The dollar was on the defensive against major currencies on Monday, as disappointing U.S. jobs data on Friday highlighted a weakening U.S. economic outlook.
Market players were wary of chasing prices aggressively ahead of the U.S. Federal Reserve's policy meeting on Tuesday, with expectations mounting for some form of additional monetary easing.
The U.S. employment report was disappointing, and leaves a close call whether the Fed will take more steps tomorrow, said Lee Hardman, currency economist at Bank of Tokyo-Mitsubishi UFJ.
Traders also kept a close eye on the yen, which rose to 85.02 yen versus the dollar on trading platform EBS on Friday, just shy of a 15-year peak of 84.82 yen hit last November.
By 3:35 a.m. ET, the dollar rose 0.2 percent to 85.67 yen. Hefty buy orders were seen in the 84.90-85.00 yen area.
Stop losses were cited just under option barriers at 85.00 yen, traders said. More stops were sitting below 84.82 yen.
Option barriers at 84.75 yen were seen expiring later in the week, traders said.
Activity was subdued in Asian trade as financial markets in Singapore were shut for a national holiday, while many Japanese investors are away for the summer Obon holidays this week.

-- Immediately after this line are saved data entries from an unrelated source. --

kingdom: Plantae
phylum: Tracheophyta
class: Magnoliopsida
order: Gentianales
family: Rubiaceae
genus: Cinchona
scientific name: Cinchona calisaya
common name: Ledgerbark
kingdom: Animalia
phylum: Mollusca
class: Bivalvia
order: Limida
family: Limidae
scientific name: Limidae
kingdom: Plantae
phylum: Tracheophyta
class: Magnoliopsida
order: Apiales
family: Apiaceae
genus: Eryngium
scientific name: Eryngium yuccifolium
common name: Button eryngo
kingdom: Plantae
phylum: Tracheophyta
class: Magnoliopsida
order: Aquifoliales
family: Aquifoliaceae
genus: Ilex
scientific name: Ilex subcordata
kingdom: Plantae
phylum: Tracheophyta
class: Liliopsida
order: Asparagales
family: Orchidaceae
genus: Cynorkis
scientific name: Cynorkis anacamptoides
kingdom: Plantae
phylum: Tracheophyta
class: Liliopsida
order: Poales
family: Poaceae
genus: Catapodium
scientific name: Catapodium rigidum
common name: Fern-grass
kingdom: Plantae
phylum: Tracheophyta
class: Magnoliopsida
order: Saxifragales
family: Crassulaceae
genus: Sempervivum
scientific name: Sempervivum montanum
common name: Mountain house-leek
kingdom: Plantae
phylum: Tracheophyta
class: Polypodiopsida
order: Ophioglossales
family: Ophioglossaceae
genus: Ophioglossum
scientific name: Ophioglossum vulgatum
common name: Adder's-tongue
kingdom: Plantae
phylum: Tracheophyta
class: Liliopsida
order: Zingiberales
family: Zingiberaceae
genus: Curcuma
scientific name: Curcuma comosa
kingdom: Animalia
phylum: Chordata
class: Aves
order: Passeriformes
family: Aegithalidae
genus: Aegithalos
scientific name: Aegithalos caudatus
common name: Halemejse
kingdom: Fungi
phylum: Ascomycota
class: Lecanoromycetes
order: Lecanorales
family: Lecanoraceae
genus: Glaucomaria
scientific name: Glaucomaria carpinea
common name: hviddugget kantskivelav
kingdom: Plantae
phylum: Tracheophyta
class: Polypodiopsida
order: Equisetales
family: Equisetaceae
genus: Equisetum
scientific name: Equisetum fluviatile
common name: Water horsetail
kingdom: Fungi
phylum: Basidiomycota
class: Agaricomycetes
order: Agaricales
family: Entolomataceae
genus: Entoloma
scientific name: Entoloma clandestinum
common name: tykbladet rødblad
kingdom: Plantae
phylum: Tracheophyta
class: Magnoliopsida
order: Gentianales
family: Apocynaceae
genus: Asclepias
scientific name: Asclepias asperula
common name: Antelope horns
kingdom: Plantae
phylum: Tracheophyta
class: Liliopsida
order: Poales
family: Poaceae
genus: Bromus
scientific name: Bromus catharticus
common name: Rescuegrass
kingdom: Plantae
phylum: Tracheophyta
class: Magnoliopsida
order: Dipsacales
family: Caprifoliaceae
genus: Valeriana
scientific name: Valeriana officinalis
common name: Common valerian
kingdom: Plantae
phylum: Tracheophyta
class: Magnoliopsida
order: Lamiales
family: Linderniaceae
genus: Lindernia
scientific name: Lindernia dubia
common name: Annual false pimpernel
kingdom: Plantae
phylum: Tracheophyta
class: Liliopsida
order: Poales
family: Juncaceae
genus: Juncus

Data from the U.S. Commodity Futures Trading Commission on Friday showed currency speculators increased their net yen long positions to the highest level since December.
The market is long yen now which eases some downside pressure on yen crosses. Positions are quite stretched, BTM-UFJ's Hardman said.
Data on Friday showed that overall U.S. non-farm payrolls fell 131,000 in July, while private employment, a better gauge of labor market health, rose a modest 71,000, below forecasts for a gain of 90,000.
CENTRAL BANKS EYED
The euro was steady on the day at $1.3289, staying within sight of a three-month peak of $1.3334 struck on Friday.
The dollar's general weakness could keep the euro buoyant in the near term, but profit taking on a rally in euro/dollar is expected to increase as the euro approaches the psychologically key 1.3500 level.
That level almost coincides with a 50 percent retracement of the single European currency's fall from a November peak of $1.5145 to a four-year trough of $1.1876 hit in June.
The dollar index was little moved at 80.377 .DXY. Support was seen at the April low of 80.031 and March trough of 79.507, analysts said.
The market has been factoring in expectations the Federal Market Open Committee will decide to use cash from its maturing mortgage bond holdings to buy new mortgage or Treasury bonds, although the amount itself would not be large.
Most players now expect the Fed to discuss additional steps to relax its monetary policy tomorrow. In fact, it's so priced into the market that share prices could fall if the Fed doesn't do it, a trader at a European bank said.
The Bank of Japan also kicked off a two-day policy meeting. As long as the yen's climb is gradual, it is likely to keep policy steady when it concludes its meeting on Tuesday, analysts said.